Dr. Don Colbert cites a June 2005 Wall Street Journal article about how to live longer, which concludes that excessive stress “kills” people as much as poor health habits, such as smoking, drinking alcohol and not exercising.

Similarly, a multiple-year study at the University of London showed that unmanaged stress is six times more predictive of cancer and heart disease than smoking, high cholesterol levels and high blood pressure. And in a Mayo Clinic study of people with heart disease, stress was the strongest predictor of future cardiac problems.

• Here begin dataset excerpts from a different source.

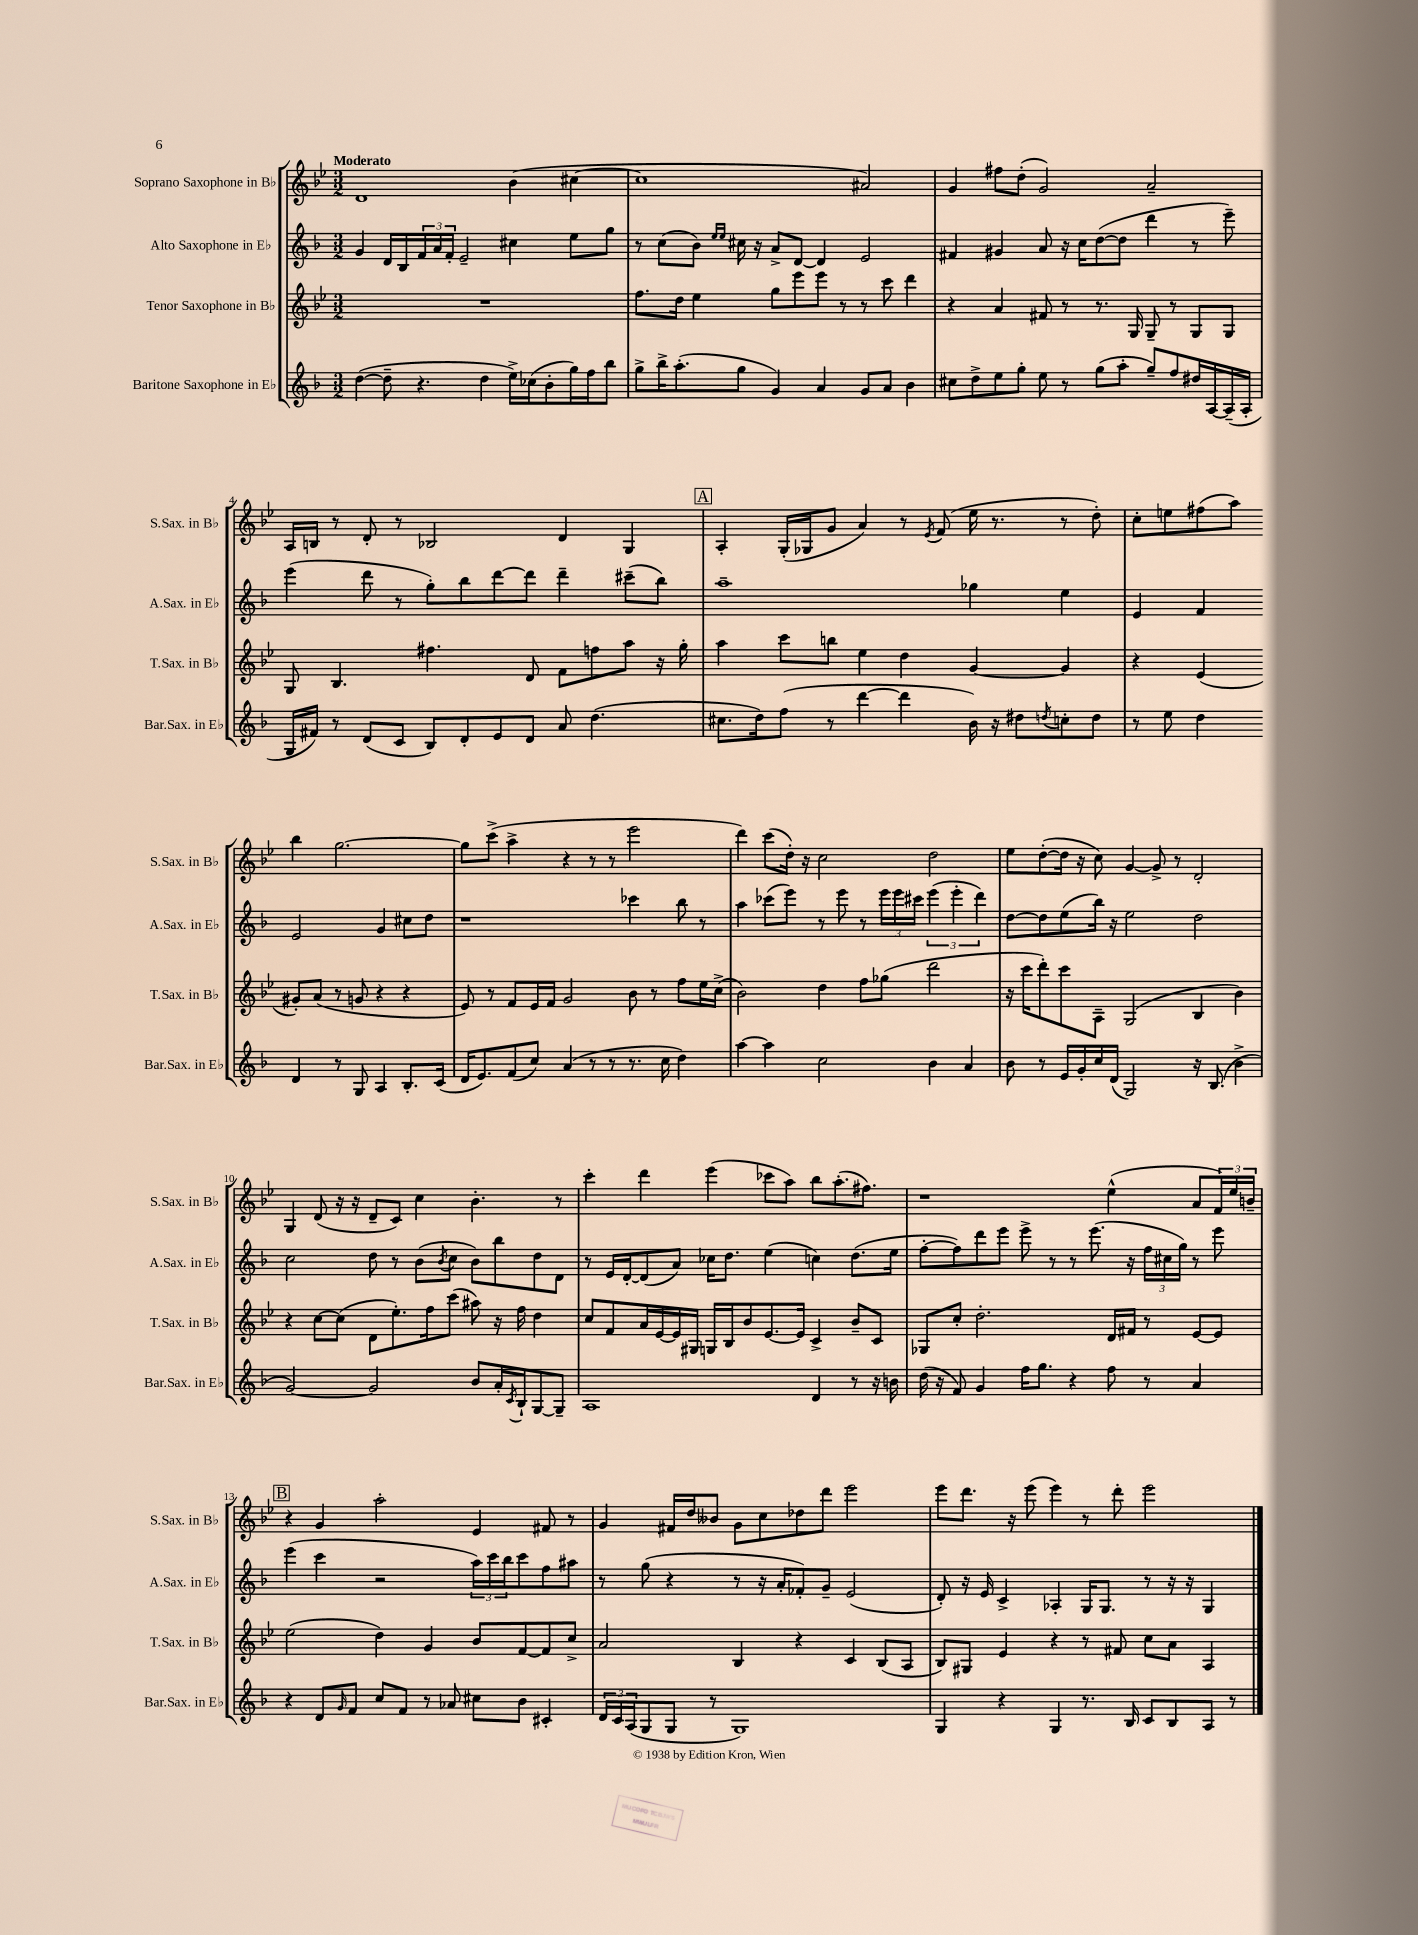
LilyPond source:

<<
\new StaffGroup <<
\new Staff = "s0" \with { instrumentName = "Soprano Saxophone in Bb" shortInstrumentName = "S.Sax. in Bb" } {
    \clef treble \key bes \major \numericTimeSignature \time 3/2 \tempo "Moderato"
    d'1 bes'4( cis''4~ |
    cis''1 ais'2) |
    g'4 fis''8 d''8-.( g'2) a'2-- |
    a16 b16 r8 d'8-. r8 bes2 d'4 g4 |
    \mark \markup { \box "A" } a4-. g16-.( ges16 g'8 a'4) r8 \acciaccatura { ees'8 } f'8( ees''16 r8. r8 d''8-.) |
    c''8-. e''8 fis''8( a''8) bes''4 g''2.~ |
    g''8 c'''8->( a''4-> r4 r8 r8 ees'''2 |
    d'''4) c'''8( d''16-.) r16 c''2 d''2 |
    ees''8 d''8~-.( d''16 r16 c''8) g'4~ g'8-> r8 d'2-. |
    g4 d'8( r16 r16 d'8-- c'8) c''4 bes'4.-. r8 |
    c'''4-. d'''4 ees'''4( ces'''8 a''8) bes''8 a''8.-.( fis''8.) |
    r1 ees''4-^( a'8 \tuplet 3/2 { f'16) ees''16 b'16-- } |
    \mark \markup { \box "B" } r4 g'4 a''2-. ees'4 fis'8 r8 |
    g'4 fis'16 d''16 beses'8 g'8 c''8 des''8 d'''8 ees'''2 |
    ees'''8 d'''8. r16 ees'''8( ees'''4) r8 d'''8-. ees'''2 \bar "|." |
}
\new Staff = "s1" \with { instrumentName = "Alto Saxophone in Eb" shortInstrumentName = "A.Sax. in Eb" } {
    \clef treble \key f \major \numericTimeSignature \time 3/2
    g'4 d'16 bes16 \tuplet 3/2 { f'16 a'16 f'16-. } e'2-- cis''4 e''8 g''8 |
    r8 c''8( bes'8) \grace { e''16 e''16 } cis''16 r16 a'8-> d'8~ d'4 e'2 |
    fis'4 gis'4 a'8 r16 c''16 d''8~( d''8 d'''4 r8 e'''8--) |
    e'''4( d'''8 r8 g''8-.) bes''8 d'''8~ d'''8 d'''4-- cis'''8--( bes''8) |
    \mark \markup { \box "A" } a''1-- ges''4 e''4 |
    e'4 f'4 e'2 g'4 cis''8 d''8 |
    r1 ces'''4 bes''8 r8 |
    a''4 ces'''8( e'''8) r8 e'''8 r8 \tuplet 3/2 { e'''16 e'''16 cis'''16 } \tuplet 3/2 { e'''4( e'''4-. d'''4) } |
    d''8~ d''8 e''8( bes''16) r16 e''2 d''2 |
    c''2 d''8 r8 bes'8( \acciaccatura { bes'8 } c''8 bes'8) bes''8 d''8 d'8 |
    r8 e'16 d'16~-. d'8( a'8) ces''16 d''8. e''4( c''4) d''8.( e''16 |
    f''8~-. f''8) d'''8 e'''8 e'''8-> r8 r8 e'''8.( r16 \tuplet 3/2 { f''16 cis''16 g''16) } r8 e'''8 |
    \mark \markup { \box "B" } e'''4( c'''4 r2 \tuplet 3/2 { a''16) c'''16 bes''16 } c'''8 f''8 ais''8 |
    r8 g''8( r4 r8 r16 a'16-. fes'8-.) g'8-- e'2( |
    d'8-.) r16 e'16 c'4-> aes4-. g16 g8. r8 r16 r16 g4 \bar "|." |
}
\new Staff = "s2" \with { instrumentName = "Tenor Saxophone in Bb" shortInstrumentName = "T.Sax. in Bb" } {
    \clef treble \key bes \major \numericTimeSignature \time 3/2
    R1. |
    f''8. d''16 ees''4 g''8 ees'''8 ees'''8 r8 r8 c'''8 d'''4 |
    r4 a'4 fis'8 r8 r8. g16 g8-- r8 g8 g8 |
    g8 bes4. fis''4. d'8 f'8 f''8 a''8 r16 g''16-. |
    \mark \markup { \box "A" } a''4 c'''8 b''8 ees''4 d''4 g'4~ g'4 |
    r4 ees'4( gis'8-.) a'8( r8 g'8 r4 r4 |
    ees'8) r8 f'8 ees'16 f'16 g'2 bes'8 r8 f''8 ees''16 c''16->( |
    bes'2) d''4 f''8 ges''8( d'''2 |
    r16 c'''16 d'''8-.) c'''8 a8-- g2( bes4 bes'4) |
    r4 c''8~ c''8( d'8 ees''8.-.) f''16 c'''8( ais''8) r16 f''16 d''4 |
    c''8 f'8 a'16 ees'16~ ees'16 gis16 g16 bes16 bes'8 ees'8.~ ees'16 c'4-> bes'8-- c'8 |
    ges8 c''8-. d''2.-. d'16 fis'16 r8 ees'8~ ees'8 |
    \mark \markup { \box "B" } ees''2( d''4) g'4 bes'8 f'8~ f'8 c''8-> |
    a'2 bes4 r4 c'4 bes8( a8 |
    bes8) gis8 ees'4 r4 r8 fis'8 c''8 a'8 a4 \bar "|." |
}
\new Staff = "s3" \with { instrumentName = "Baritone Saxophone in Eb" shortInstrumentName = "Bar.Sax. in Eb" } {
    \clef treble \key f \major \numericTimeSignature \time 3/2
    d''4~( d''8-- r4. d''4 e''16->) ces''16( bes'8-. g''16) f''16 bes''8 |
    g''8-> bes''16-> a''8.-.( g''8 g'4) a'4 g'8 a'8 bes'4 |
    cis''8 d''8-> e''8 g''8-. e''8 r8 g''8( a''8-. g''8--) f''8 dis''16 a16~ a16--( a16-. |
    g16 fis'16) r8 d'8( c'8 bes8) d'8-. e'8 d'8 a'8 d''4.( |
    \mark \markup { \box "A" } cis''8. d''16) f''8( r8 d'''4~ d'''4 bes'16) r16 dis''8 \acciaccatura { d''8 } c''8-. d''8 |
    r8 e''8 d''4 d'4 r8 g8 a4 bes8.-. c'16( |
    d'16 e'8.) f'8( c''8) a'4( r8 r8 r8. c''16 d''4) |
    a''4~ a''4 c''2 bes'4 a'4 |
    bes'8 r8 e'16 g'16-. c''16 d'16( g2) r16 bes8.( bes'4-> |
    g'2~) g'2 bes'8 a'16-. \acciaccatura { c'8 } bes16-! g8~ g8-- |
    a1 d'4 r8 r16 b'16 |
    d''16( r16 f'8) g'4 f''16 g''8. r4 f''8 r8 a'4 |
    \mark \markup { \box "B" } r4 d'8 \grace { g'16 } f'8 c''8 f'8 r8 aes'8 cis''8 bes'8 cis'4-. |
    \tuplet 3/2 { d'16 c'16 a16( } g8 g8 r8 g1) |
    g4 r4 g4 r8. bes16 c'8 bes8 a8 r8 \bar "|." |
}
>>
>>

That is why Dr. Kenneth Cooper, founder of The Cooper Institute and famed “Father of Aerobics,” spoke for most other health professionals when he included stress control among the constituents for building a better you:

“There are six components of wellness,” he said, “proper weight and diet, proper exercise, breaking the smoking habit, control of alcohol, stress management and periodic exams.”

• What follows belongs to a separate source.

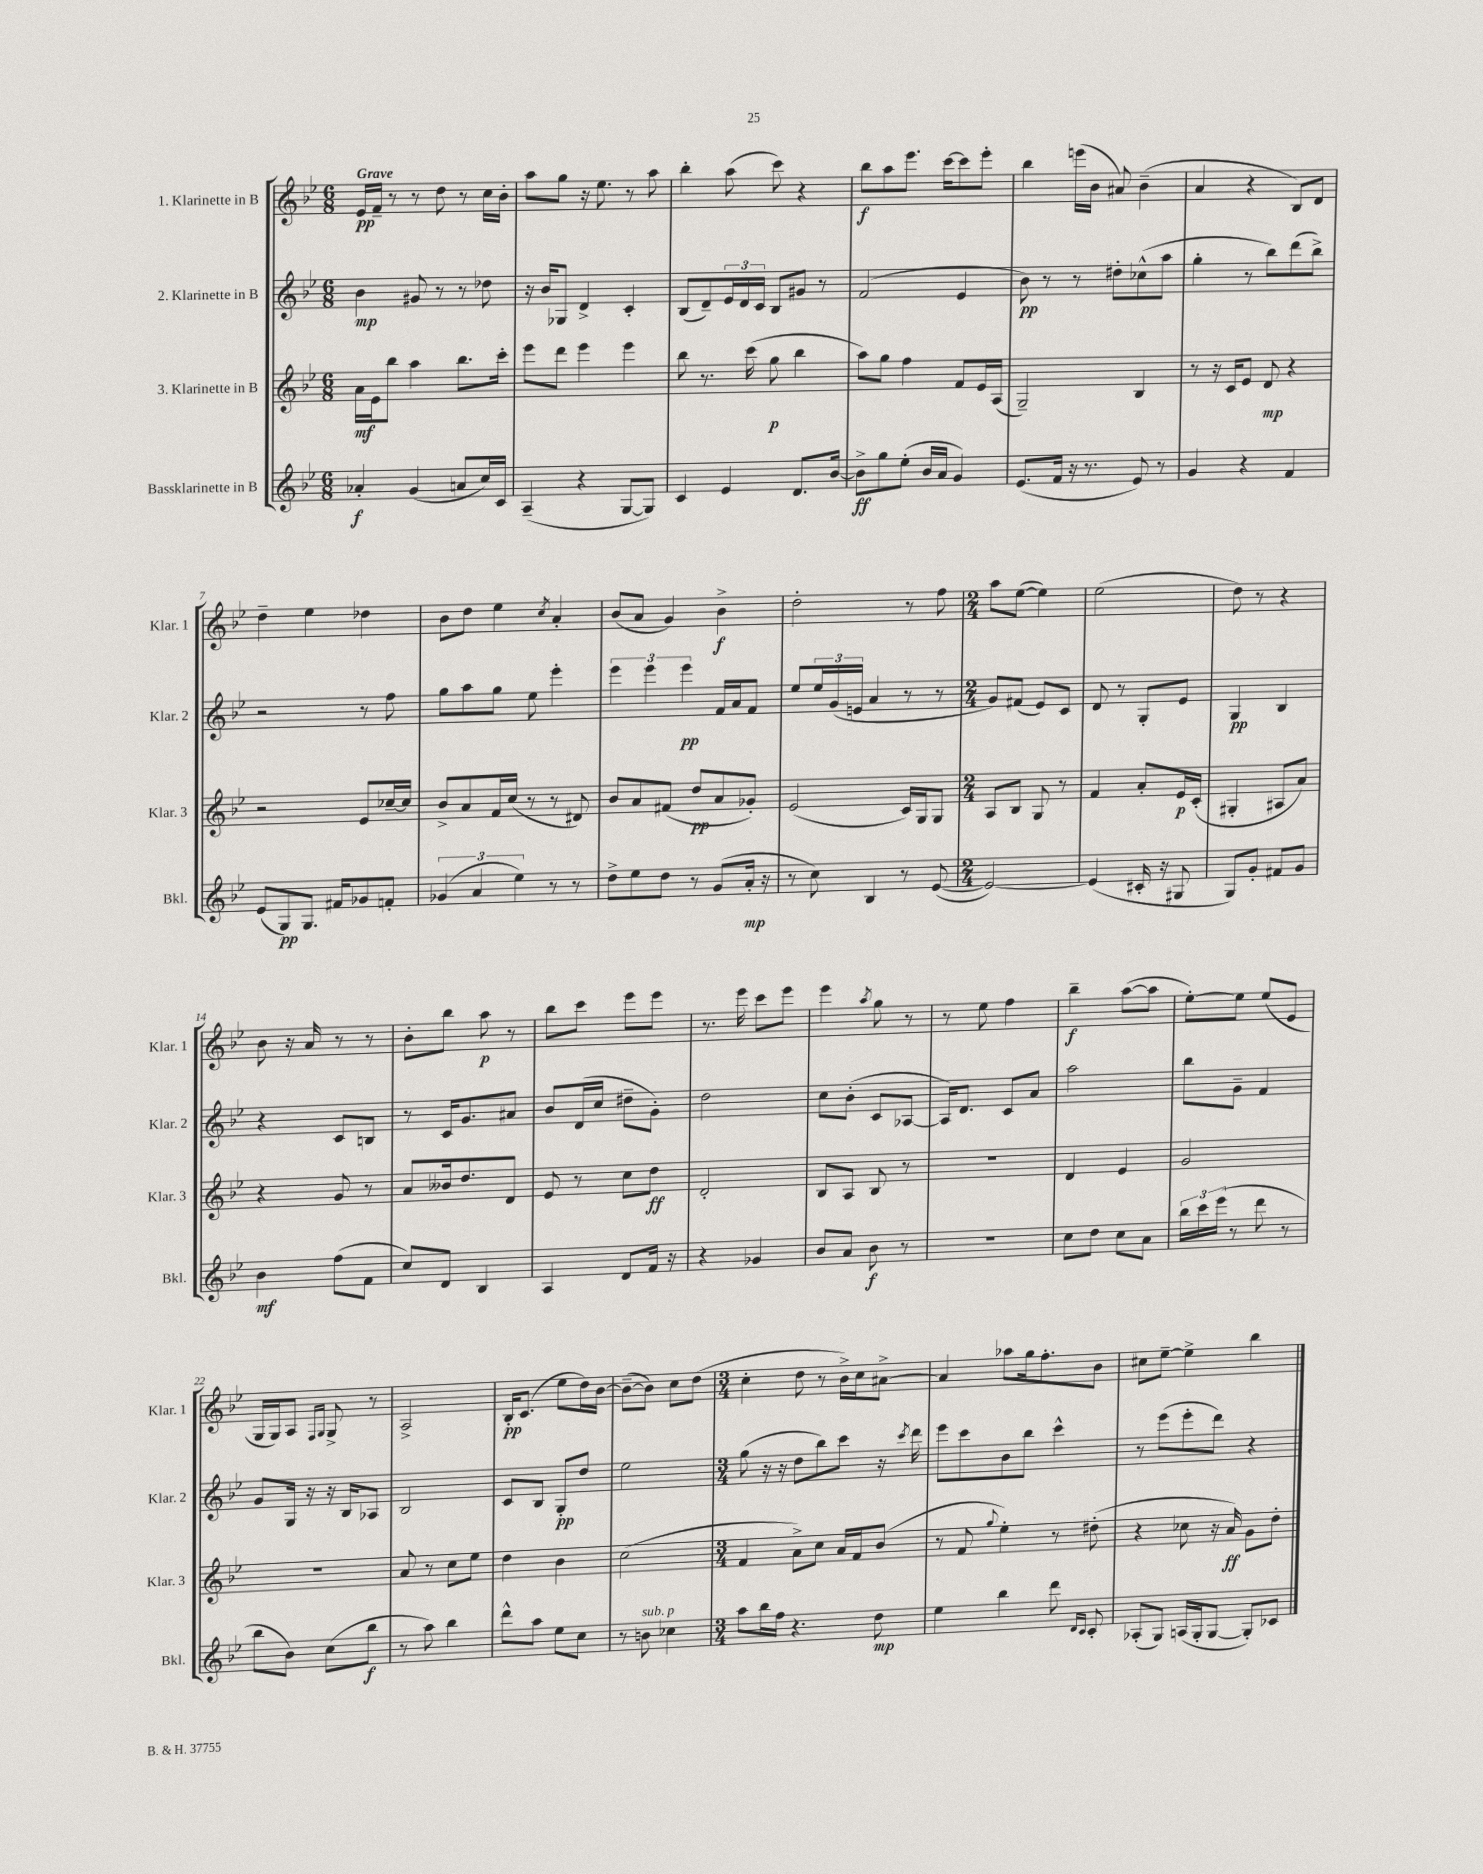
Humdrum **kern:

Colbert recommends particular practices to lower bad stress:

  • Mindfulness – Letting go of present negative thoughts and finding something to enjoy or think positive about in the present moment.
  • Reframing – This is learning to see the past and the future in a more positive light. Even when negative things happen, we can take those times and turn them around for the good. Reframing gives us the power to see the past and future in light of what good can come from them.
  • Laughing – Laughter is still the best medicine. More than 2,000 years ago, the Good Book said, “A merry heart is good medicine, but depression drains one’s strength.” Studies have shown that laughter lowers stress hormones and increases feel-good hormones.
  • Forgiving – When you are hurt, intentionally or unintentionally, offering mercy (undeserved favor) and forgiveness (pardonable favor) will lower stress. To the contrary, harboring bitterness actually produces stress chemicals within us.
  • Practicing stress-reducing habits – No one is a master of stress. Practice makes perfect. Practice the above techniques, as well as others, such as deep breathing, sitting in serene locations, working on behavioral modifications and choosing to maintain a positive and optimistic attitude.

Most of all, when it comes to stress, remember you’re not alone. The best of the best have faced some of the most anxious moments and come out the other side.

As Mother Teresa once wisely said, “I know God will not give me anything I can’t handle. I just wish that he didn’t trust me so much.”